But they still had to take their lumps for a few years prior, and in years following – that adversity and how you learn from it is part of what makes great players great. People had the same reservations about Alex Ovechkin as they had about the Big Four until he finally won the Stanley Cup at 32 – playing largely the same way as he did his whole career – and now he’s a proven winner. Phil Kessel was a “team killer” until he was a back-to-back Stanley Cup champion. The St. Louis Blues were the most disappointing hockey team in the world for years, until they won last year – now they’re proven winners. This is the cycle that everyone goes through in their careers, and, as frustrating as it is, everyone’s pathway to the destination is different.
The reality is that Toronto hasn’t had a four-headed beast like this in most of our lifetimes. As the Mats Sundin era came to an end, we clamoured for the team to get just one player like this, let alone enough to bear the responsibility for an entire top six. It came via three of their own draft picks and a generational free agent signing that cost them no assets. Toronto is lucky to have them, and the second they even make it to the conference finals, let alone winning it all, most of the doubt will go away.
Do you believe in the offensive mindset?
This has been the hardest sell to the average fan, because when spoken of, it sounds like it goes against everything hockey stands for. In reality, it’s a bit of a generational thing, and the attempts to quantify it create an even further divide, as the people who disagree with the concept are not likely to be swayed by math.
But the math is true, and it tells us what history already knows – if you’ve got the talent to do it, focus on offence. Besides the objective fact that you can’t win a game 0 to -1 (sorry Babs), it just makes sense to push for higher scoring games if you’re the better team.

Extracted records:
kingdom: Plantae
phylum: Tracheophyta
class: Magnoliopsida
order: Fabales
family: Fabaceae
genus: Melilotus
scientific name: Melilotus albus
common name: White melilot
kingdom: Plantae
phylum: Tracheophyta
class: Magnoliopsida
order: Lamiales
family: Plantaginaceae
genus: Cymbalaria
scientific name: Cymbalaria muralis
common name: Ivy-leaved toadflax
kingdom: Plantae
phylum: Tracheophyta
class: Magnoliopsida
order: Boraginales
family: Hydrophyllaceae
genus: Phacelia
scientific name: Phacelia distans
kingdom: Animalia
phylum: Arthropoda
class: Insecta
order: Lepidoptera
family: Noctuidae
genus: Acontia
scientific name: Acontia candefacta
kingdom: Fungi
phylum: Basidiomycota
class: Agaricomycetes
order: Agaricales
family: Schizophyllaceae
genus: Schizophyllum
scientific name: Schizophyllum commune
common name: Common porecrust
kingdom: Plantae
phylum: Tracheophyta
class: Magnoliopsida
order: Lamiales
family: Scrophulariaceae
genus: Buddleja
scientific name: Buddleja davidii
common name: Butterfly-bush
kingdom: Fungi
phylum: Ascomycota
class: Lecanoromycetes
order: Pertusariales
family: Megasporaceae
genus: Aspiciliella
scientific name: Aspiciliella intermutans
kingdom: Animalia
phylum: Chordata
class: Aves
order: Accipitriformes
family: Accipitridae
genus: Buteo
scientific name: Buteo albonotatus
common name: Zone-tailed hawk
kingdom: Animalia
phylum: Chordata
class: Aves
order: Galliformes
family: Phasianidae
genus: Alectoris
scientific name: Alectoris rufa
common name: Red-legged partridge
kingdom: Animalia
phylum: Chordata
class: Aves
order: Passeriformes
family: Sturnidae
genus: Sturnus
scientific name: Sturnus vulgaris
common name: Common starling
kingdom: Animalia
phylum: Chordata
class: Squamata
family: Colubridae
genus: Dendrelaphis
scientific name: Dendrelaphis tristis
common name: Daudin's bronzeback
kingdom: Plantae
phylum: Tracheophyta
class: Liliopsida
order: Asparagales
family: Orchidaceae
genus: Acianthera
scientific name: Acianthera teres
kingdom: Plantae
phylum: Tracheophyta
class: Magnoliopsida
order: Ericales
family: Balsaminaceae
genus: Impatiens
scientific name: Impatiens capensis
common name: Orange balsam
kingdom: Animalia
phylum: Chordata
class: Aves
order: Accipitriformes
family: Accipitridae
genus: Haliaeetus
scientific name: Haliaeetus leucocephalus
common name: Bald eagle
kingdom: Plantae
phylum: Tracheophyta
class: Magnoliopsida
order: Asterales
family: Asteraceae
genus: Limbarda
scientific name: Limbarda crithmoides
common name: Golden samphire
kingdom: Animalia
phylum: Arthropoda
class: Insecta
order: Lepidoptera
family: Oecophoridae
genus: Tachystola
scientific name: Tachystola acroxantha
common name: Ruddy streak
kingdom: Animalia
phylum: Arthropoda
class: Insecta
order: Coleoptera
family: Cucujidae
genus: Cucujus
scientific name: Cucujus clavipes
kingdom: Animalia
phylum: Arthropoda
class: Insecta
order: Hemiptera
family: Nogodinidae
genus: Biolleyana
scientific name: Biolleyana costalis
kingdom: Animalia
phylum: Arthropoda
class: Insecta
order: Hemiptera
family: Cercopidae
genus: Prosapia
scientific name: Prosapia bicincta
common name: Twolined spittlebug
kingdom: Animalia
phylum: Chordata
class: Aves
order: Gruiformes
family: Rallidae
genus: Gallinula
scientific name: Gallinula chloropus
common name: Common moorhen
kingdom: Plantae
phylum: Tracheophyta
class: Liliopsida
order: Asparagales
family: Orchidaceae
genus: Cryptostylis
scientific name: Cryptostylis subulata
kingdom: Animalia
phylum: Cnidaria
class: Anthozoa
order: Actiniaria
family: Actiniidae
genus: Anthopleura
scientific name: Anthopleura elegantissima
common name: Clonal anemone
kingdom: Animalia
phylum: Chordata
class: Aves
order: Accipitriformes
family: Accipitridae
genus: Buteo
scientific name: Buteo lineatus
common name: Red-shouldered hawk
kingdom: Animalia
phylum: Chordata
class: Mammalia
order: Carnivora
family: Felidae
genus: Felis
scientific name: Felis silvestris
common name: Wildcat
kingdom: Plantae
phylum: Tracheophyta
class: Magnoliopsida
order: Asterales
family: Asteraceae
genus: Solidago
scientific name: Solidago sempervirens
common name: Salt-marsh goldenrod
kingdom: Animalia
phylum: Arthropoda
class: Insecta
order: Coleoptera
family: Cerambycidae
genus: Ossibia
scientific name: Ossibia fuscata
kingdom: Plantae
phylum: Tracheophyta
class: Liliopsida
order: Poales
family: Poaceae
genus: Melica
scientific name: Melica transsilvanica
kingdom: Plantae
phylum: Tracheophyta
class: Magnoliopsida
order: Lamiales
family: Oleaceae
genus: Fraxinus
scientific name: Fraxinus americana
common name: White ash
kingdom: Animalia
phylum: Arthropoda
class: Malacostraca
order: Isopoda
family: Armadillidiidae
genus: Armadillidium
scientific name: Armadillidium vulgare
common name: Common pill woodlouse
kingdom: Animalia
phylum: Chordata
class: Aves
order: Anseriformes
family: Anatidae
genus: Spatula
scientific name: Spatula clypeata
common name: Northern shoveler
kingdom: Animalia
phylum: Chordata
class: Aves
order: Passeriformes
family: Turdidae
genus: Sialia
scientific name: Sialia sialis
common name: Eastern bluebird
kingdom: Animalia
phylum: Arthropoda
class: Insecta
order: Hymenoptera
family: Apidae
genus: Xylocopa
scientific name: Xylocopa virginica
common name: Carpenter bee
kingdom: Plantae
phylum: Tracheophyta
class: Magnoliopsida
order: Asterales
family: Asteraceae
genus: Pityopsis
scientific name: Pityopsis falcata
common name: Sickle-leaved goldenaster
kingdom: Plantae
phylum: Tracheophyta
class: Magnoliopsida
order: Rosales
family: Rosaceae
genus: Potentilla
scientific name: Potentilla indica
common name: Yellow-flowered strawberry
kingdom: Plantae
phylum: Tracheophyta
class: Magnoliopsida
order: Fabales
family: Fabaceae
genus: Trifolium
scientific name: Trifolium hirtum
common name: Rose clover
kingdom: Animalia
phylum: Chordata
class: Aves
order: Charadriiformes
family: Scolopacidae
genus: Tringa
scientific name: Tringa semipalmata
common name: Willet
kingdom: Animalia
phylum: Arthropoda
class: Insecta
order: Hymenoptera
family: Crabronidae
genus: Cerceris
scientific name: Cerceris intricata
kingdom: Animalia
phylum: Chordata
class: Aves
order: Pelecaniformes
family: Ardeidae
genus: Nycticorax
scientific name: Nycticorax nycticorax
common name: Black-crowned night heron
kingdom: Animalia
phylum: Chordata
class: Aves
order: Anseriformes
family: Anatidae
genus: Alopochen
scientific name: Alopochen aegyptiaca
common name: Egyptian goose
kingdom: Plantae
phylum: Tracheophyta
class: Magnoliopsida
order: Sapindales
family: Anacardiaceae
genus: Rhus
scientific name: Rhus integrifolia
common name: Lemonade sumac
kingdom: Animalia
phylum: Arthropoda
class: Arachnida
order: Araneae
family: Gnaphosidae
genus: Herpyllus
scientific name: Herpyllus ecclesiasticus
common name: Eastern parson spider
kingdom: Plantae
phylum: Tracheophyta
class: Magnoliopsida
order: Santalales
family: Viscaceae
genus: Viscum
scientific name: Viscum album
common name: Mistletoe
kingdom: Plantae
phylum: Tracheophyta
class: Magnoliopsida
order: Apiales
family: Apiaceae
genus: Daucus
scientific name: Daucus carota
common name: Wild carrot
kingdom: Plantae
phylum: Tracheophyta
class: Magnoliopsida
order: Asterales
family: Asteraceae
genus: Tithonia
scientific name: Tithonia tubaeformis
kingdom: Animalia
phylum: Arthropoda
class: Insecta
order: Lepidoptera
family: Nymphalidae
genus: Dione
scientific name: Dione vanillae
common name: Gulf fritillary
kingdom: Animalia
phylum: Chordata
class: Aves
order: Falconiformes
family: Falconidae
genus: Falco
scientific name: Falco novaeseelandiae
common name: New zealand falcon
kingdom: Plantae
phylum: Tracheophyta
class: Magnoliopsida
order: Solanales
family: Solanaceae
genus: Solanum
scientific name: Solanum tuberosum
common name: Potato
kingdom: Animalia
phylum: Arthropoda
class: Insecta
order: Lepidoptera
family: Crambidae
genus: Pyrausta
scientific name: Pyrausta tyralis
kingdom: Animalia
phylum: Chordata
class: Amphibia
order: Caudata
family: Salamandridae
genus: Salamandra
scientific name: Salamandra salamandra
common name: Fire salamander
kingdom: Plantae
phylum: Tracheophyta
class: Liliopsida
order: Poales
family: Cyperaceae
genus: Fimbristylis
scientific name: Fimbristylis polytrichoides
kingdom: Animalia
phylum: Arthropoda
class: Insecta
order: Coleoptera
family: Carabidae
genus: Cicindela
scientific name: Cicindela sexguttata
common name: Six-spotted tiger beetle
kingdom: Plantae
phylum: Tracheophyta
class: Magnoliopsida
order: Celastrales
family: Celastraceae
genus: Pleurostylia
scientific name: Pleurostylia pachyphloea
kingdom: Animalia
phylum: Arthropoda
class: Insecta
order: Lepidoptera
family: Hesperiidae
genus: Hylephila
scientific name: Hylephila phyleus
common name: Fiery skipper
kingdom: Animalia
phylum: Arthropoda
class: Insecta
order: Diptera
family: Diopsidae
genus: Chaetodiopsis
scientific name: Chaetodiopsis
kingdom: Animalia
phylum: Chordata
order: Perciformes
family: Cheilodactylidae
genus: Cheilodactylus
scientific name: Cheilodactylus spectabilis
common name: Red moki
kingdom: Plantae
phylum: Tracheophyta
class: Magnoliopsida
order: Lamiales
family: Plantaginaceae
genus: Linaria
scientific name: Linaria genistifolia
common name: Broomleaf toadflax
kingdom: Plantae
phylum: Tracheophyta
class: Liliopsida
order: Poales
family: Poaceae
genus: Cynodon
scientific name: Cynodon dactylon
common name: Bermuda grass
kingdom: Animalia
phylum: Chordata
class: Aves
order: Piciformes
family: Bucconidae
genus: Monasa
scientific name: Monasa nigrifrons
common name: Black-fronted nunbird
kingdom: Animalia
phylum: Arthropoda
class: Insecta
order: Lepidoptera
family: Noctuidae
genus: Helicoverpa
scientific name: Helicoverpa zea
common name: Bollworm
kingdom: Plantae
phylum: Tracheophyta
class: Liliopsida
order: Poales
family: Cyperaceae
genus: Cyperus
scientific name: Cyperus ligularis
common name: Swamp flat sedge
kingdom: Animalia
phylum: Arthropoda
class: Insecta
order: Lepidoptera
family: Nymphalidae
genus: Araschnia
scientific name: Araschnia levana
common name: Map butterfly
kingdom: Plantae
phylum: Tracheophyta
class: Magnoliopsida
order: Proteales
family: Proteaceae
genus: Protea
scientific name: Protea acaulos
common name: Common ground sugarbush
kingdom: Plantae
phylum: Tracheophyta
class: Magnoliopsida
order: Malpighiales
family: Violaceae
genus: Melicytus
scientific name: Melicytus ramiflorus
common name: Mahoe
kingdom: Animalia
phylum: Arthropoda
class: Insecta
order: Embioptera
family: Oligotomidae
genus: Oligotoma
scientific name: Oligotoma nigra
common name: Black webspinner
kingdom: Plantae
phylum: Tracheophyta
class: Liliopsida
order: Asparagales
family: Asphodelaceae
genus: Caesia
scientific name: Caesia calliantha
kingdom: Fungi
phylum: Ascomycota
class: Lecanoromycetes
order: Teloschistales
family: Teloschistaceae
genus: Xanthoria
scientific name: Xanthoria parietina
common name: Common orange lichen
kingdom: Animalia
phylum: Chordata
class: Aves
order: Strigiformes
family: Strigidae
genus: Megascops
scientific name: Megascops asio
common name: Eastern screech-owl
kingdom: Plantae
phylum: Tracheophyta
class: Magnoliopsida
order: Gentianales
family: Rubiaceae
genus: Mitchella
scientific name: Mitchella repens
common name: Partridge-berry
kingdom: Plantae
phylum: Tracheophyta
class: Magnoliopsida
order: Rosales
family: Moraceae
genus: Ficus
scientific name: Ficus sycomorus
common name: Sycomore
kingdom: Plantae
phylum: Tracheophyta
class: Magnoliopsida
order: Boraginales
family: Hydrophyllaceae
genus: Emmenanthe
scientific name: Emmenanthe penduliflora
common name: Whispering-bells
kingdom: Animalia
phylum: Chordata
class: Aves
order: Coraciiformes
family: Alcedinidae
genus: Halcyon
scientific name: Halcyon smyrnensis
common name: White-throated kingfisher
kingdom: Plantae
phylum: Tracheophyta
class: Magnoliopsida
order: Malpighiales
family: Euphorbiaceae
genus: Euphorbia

SHORT TASK 1:
Please copy, word for word, the part of the records that opens with the line containing "genus: Pityopsis" and closes with the line containing "genus: Nycticorax", with both of those lines included.
SHORT TASK 2:
Carry the hockey piece forward by writing the passage that comes after its last sentence.
The hockey piece and the records have no connection to each other.

RESPONSE 1:
genus: Pityopsis
scientific name: Pityopsis falcata
common name: Sickle-leaved goldenaster
kingdom: Plantae
phylum: Tracheophyta
class: Magnoliopsida
order: Rosales
family: Rosaceae
genus: Potentilla
scientific name: Potentilla indica
common name: Yellow-flowered strawberry
kingdom: Plantae
phylum: Tracheophyta
class: Magnoliopsida
order: Fabales
family: Fabaceae
genus: Trifolium
scientific name: Trifolium hirtum
common name: Rose clover
kingdom: Animalia
phylum: Chordata
class: Aves
order: Charadriiformes
family: Scolopacidae
genus: Tringa
scientific name: Tringa semipalmata
common name: Willet
kingdom: Animalia
phylum: Arthropoda
class: Insecta
order: Hymenoptera
family: Crabronidae
genus: Cerceris
scientific name: Cerceris intricata
kingdom: Animalia
phylum: Chordata
class: Aves
order: Pelecaniformes
family: Ardeidae
genus: Nycticorax

RESPONSE 2:
Think of it this way – let’s say you have a six-sided die. Someone gives you numbers 1 through 4, they get 5 and 6. Most landings on your number pool wins. Would you rather roll the dice once, five times, or ten times? In fact, let’s use Random.org’s dice roll generator, and roll ten dice ten times. These were my first ten results:
Overall, the rolls slightly underperform the odds – a 66% chance of getting your numbers, and they landed 60 times out of 100. But it’s enough to get the job done for you. What’s interesting is that your bet gets safer as the dice keep rolling.
If you were betting on the first roll of every pocket of 10? You go 5-5-0, or 11-9-0 if you bet on the first roll of every pocket of 5. If you were betting on the pockets of 5 as a whole? 13-7-0. Pockets of 10? 7-2-1. Pockets of 20, 50, or 100? A perfect record (5-0, 2-0, 1-0).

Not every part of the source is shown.